Recent negative life events and relationship problems were significant predictors of any 12-month disorder and any lifetime disorder. Physical partner violence predicted any lifetime disorder. There was evidence of specificity for the prediction of mood versus anxiety disorders, with childhood adversity specifically associated with mood disorders but not anxiety disorders. Single marital status was the strongest socio-demographic predictor of any 12-month and any lifetime disorder.
Stressful life events, distal and proximal, contribute significantly and independently to the prediction of major psychiatric disorders among South Africans, underscoring the importance of screening adversities in adults with common mental disorders, and of providing appropriate adjunctive interventions.
尽管应激性生活事件(SLEs)与精神病理学相关,但远期和近期事件的作用以及它们与常见精神障碍关联的特异性仍需进一步探究。我们在南非考察了近期生活事件和既往逆境与情绪、焦虑、物质使用及冲动控制障碍之间的关联。

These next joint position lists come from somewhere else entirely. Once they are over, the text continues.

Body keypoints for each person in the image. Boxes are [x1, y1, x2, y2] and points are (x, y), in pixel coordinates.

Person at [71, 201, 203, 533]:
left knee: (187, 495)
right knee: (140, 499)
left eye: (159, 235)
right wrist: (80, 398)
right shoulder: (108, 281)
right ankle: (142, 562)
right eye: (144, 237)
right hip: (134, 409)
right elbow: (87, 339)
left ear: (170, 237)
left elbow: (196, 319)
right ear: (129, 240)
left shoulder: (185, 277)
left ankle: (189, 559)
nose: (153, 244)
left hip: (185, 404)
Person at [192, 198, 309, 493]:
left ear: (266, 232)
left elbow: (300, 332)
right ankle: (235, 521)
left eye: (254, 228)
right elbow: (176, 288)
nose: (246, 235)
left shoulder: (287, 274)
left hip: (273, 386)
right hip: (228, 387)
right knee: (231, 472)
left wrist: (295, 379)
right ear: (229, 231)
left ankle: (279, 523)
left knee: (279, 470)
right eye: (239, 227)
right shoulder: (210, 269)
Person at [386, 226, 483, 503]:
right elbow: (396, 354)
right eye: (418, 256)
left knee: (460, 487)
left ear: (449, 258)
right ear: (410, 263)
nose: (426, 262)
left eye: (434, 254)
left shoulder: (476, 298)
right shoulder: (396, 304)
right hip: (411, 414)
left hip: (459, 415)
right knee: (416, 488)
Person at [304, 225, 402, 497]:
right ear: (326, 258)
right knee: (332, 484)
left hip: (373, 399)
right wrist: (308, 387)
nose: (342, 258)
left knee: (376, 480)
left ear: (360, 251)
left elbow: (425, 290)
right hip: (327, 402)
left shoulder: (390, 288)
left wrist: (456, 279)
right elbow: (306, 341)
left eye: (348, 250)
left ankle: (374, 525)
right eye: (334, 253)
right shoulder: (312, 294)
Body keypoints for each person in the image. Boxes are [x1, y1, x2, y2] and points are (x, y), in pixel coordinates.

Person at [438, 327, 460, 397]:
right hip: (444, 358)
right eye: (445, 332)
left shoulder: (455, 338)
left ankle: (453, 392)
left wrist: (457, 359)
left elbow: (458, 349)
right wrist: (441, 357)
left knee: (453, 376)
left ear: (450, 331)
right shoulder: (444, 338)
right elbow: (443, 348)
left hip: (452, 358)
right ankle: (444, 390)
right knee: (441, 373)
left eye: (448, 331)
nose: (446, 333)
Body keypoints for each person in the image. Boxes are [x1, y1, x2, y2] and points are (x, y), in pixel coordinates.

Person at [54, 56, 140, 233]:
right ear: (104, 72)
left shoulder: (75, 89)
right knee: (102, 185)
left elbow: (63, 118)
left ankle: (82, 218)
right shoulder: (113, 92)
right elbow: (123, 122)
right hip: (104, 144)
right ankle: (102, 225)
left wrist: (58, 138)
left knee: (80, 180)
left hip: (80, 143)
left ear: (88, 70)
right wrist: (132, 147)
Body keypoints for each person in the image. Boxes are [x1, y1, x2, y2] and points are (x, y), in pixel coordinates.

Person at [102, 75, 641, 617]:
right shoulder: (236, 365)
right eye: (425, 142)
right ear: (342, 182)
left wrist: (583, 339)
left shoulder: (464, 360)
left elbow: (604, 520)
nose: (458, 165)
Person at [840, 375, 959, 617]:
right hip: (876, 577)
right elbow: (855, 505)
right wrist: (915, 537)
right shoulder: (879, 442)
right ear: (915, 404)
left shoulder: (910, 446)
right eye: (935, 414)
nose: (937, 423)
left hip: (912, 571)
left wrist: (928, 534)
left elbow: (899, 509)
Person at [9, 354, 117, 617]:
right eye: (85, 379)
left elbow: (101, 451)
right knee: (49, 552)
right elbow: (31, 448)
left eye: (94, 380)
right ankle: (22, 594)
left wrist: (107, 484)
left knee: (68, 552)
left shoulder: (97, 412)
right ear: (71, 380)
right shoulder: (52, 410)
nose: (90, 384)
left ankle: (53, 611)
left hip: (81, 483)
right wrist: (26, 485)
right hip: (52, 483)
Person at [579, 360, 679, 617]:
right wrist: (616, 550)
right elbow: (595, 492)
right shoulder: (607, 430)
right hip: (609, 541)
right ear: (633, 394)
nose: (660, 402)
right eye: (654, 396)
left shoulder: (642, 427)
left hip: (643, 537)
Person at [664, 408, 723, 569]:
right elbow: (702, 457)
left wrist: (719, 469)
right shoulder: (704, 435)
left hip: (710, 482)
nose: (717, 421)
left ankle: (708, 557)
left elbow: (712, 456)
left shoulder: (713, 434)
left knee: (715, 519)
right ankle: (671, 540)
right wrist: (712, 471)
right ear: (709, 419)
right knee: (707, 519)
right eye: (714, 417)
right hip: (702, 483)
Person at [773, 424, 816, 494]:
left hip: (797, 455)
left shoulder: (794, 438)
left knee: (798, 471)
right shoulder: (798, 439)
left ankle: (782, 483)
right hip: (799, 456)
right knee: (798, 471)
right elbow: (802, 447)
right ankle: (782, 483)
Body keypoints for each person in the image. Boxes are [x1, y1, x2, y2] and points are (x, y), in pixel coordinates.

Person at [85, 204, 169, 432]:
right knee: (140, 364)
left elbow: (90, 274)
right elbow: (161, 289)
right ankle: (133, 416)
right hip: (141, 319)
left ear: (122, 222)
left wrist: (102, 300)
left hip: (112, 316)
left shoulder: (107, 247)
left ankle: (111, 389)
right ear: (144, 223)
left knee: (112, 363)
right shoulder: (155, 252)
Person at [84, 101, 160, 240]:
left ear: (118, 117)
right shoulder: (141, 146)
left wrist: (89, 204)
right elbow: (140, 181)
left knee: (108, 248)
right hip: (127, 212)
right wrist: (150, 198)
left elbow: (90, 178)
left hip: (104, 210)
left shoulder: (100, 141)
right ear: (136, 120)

对南非应激与健康研究的数据进行分析,该研究是一项针对4351名具有全国代表性的成年人样本进行的基于人群的精神障碍研究。使用复合国际诊断访谈(CIDI)评估精神障碍。这包括涵盖早期和晚期SLEs(负面生活事件、关系压力、伴侣暴力、社会压力和童年期不良事件)以及各种社会人口学变量的问题。为3957名无协变量数据缺失的受访者(2371名女性,1586名男性)构建逻辑回归模型,以评估12个月和终生障碍的生活压力及社会人口学预测因素。
近期负面生活事件和关系问题是任何12个月障碍和任何终生障碍的显著预测因素。躯体伴侣暴力可预测任何终生障碍。有证据表明在预测情绪障碍与焦虑障碍方面存在特异性,童年期逆境与情绪障碍而非焦虑障碍有特定关联。单身婚姻状况是任何12个月和任何终生障碍最强的社会人口学预测因素。
应激性生活事件,无论是远期还是近期的,都对南非人主要精神障碍的预测有显著且独立的作用,强调了对患有常见精神障碍的成年人筛查逆境以及提供适当辅助干预措施的重要性。